La police nationale du Burkina Faso a ouvert le mercredi 24 juin 2026 à Ouagadougou la première édition des Journées scientifiques de la police nationale. L’événement se tient à l’École nationale de police jusqu’au 26 juin. Le thème retenu est : « Sciences, innovations et souveraineté technologique : quels leviers pour une police moderne et plus efficace ? »
Le ministre de la sécurité, Mahamadou Sana, a patronné la cérémonie. Le ministre de l’innovation, Ardjouma Thiombiano, en était le parrain. Le directeur général de l’École nationale de police, Thierry D. Tuina, a présidé les débats.
Ces journées visent à promouvoir la réflexion scientifique au sein de la police. Elles encouragent le partage d’expériences entre chercheurs et agents. L’objectif est de trouver des solutions innovantes pour renforcer l’efficacité opérationnelle. Les organisateurs souhaitent aussi favoriser la création d’équipements de sécurité fabriqués au Burkina Faso.
Thierry D. Tuina a expliqué l’importance de ces rencontres. Il a déclaré : « À travers ces journées scientifiques de la police nationale, nous voulons encourager l’innovation, la recherche et la créativité afin que tout cela soit mobilisé dans la lutte contre la criminalité. Aujourd’hui, la criminalité est devenue complexe et les criminels utilisent des moyens de plus en plus perfectionnés. Pour lutter efficacement contre ces menaces, il faut être au diapason des nouvelles technologies. »
Le directeur général a souligné que ces journées permettent de rassembler des experts, des universitaires et des policiers. Il a ajouté : « Ces journées nous permettent de rassembler des experts, des universitaires, des chercheurs et des policiers pour qu’ensemble, nous puissions baliser le chemin, mettre en place des solutions adaptées et développer du matériel Made in Burkina Faso capable de nous permettre d’atteindre notre objectif qui est d’assurer efficacement la sécurité des personnes et des biens. »
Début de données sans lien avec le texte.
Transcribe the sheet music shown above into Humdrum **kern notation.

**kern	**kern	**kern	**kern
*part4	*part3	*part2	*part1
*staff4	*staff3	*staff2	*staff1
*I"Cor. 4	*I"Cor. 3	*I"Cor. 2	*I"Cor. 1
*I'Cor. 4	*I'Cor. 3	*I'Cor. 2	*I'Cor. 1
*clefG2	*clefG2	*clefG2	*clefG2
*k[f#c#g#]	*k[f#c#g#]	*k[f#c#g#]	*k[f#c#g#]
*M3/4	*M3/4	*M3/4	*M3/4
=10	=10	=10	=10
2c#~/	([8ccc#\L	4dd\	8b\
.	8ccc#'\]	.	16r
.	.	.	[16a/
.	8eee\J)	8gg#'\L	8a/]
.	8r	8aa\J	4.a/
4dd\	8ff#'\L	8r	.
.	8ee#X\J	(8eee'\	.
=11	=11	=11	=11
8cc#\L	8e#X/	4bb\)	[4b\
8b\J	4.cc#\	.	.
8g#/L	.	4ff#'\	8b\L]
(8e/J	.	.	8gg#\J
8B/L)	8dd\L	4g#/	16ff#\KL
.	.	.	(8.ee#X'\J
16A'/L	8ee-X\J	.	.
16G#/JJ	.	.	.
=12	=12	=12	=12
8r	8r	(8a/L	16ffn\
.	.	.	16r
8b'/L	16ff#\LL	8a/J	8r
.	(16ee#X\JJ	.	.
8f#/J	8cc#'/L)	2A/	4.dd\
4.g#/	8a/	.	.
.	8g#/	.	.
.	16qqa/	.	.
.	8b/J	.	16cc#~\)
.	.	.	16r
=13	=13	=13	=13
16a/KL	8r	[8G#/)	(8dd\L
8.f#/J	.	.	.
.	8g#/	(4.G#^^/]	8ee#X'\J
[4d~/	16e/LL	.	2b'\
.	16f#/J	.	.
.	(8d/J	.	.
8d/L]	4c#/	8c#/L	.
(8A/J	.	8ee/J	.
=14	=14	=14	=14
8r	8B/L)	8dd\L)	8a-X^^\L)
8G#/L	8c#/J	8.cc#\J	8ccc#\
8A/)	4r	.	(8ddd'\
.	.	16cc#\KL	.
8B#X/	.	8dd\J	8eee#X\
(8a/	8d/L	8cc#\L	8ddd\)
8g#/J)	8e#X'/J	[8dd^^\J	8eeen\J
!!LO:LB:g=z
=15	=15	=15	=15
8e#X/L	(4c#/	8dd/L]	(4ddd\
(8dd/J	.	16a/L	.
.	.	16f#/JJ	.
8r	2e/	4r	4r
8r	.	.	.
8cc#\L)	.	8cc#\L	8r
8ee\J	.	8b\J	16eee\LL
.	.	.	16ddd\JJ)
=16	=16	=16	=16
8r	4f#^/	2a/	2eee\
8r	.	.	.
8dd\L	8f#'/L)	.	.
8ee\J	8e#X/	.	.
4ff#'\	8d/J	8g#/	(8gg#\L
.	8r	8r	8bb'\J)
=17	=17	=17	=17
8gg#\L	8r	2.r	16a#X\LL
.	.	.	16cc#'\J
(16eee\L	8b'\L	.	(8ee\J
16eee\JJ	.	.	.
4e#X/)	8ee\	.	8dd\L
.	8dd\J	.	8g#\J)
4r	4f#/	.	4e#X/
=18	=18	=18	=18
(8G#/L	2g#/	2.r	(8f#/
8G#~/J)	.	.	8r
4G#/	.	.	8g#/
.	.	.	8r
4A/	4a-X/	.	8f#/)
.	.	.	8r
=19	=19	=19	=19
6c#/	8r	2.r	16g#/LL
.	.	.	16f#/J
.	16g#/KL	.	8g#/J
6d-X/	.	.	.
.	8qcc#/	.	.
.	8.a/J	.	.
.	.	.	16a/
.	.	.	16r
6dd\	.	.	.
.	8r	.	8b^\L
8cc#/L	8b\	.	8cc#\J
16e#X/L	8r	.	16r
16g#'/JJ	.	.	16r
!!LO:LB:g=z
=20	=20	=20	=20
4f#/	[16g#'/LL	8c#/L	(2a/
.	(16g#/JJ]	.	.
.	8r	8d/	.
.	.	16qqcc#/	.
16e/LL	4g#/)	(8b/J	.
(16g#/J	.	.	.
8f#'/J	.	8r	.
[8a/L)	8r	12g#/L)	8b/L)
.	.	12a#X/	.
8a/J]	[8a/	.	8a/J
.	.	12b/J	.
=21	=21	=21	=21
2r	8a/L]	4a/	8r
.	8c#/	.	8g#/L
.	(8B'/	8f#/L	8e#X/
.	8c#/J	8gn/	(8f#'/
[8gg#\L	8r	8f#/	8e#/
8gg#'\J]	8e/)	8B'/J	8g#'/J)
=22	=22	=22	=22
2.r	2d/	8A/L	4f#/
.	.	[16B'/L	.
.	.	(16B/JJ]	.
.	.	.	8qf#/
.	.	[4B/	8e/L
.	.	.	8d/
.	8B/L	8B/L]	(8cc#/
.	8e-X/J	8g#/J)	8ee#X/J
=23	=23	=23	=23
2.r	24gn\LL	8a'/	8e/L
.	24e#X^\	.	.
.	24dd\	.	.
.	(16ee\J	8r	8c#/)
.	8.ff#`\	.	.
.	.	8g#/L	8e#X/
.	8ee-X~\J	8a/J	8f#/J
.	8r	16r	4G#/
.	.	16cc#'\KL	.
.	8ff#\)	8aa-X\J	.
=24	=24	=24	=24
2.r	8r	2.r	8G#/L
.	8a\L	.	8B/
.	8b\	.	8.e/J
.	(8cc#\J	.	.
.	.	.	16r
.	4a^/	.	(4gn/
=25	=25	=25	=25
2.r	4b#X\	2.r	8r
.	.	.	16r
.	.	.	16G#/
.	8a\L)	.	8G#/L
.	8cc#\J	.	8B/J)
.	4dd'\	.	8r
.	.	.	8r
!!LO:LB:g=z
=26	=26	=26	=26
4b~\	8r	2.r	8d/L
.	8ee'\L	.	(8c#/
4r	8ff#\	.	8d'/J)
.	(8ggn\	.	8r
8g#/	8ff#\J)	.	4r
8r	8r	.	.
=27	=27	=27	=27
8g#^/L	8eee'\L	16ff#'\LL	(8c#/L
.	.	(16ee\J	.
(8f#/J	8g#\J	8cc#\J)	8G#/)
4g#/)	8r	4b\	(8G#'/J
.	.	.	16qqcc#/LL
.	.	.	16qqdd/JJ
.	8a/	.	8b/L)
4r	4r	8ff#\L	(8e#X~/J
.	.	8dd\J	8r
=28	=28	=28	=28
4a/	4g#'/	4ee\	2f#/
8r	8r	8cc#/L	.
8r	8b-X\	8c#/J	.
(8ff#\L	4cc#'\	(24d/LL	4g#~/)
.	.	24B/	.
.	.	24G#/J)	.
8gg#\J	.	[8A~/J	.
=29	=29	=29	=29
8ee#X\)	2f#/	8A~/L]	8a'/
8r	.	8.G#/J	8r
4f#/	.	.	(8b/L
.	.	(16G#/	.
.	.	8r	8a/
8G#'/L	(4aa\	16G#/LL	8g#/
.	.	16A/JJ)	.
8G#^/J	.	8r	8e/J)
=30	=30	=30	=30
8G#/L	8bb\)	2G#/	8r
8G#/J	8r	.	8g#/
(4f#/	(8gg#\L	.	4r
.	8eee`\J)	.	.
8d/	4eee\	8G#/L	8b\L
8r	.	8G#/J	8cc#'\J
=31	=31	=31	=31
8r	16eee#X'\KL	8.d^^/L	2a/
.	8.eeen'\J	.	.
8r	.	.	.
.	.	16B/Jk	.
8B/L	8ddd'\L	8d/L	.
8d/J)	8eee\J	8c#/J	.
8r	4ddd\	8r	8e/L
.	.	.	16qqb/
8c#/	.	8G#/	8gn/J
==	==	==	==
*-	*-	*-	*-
Mahamadou Sana a insisté sur la collaboration entre la recherche et la sécurité. Il a déclaré : « Pendant longtemps, les acteurs de la recherche et le monde de la sécurité ne faisaient pas forcément bon ménage. Les uns étaient attachés à la rigueur scientifique et méthodologique, tandis que les autres étaient davantage dans l’urgence et le pragmatisme. Aujourd’hui, nous avons décidé de mutualiser les intelligences et de voir comment le monde de la recherche peut accompagner la sécurité avec ses connaissances. »
Le ministre a rappelé que la police utilise déjà des outils scientifiques. La police technique et scientifique, l’analyse des données criminelles et le constat d’accident assisté par les technologies en sont des exemples. Il a estimé que les efforts doivent être renforcés pour développer davantage de solutions locales. Il a ajouté : « La vraie souveraineté, c’est de pouvoir fabriquer ce que nous utilisons nous-mêmes. Nous importons encore beaucoup d’équipements alors que nous disposons d’intelligences capables de créer et d’innover. »
Ardjouma Thiombiano a salué cette initiative. Il a déclaré : « Nous n’avons pas seulement accepté de parrainer ces journées, mais nous avons considéré cela comme une réelle opportunité de donner à la science la possibilité de cheminer aux côtés de la sécurité pour répondre aux aspirations profondes de notre société. La science et les innovations technologiques doivent rester au cœur de tous les domaines. Il est donc temps que les chercheurs, les universitaires et tous les acteurs scientifiques travaillent main dans la main avec les forces de sécurité pour relever les nouveaux défis du monde. »
Pendant trois jours, les participants assisteront à des communications scientifiques. Des expositions et des présentations de solutions innovantes burkinabè sont prévues. Des espaces de démonstration sont également organisés.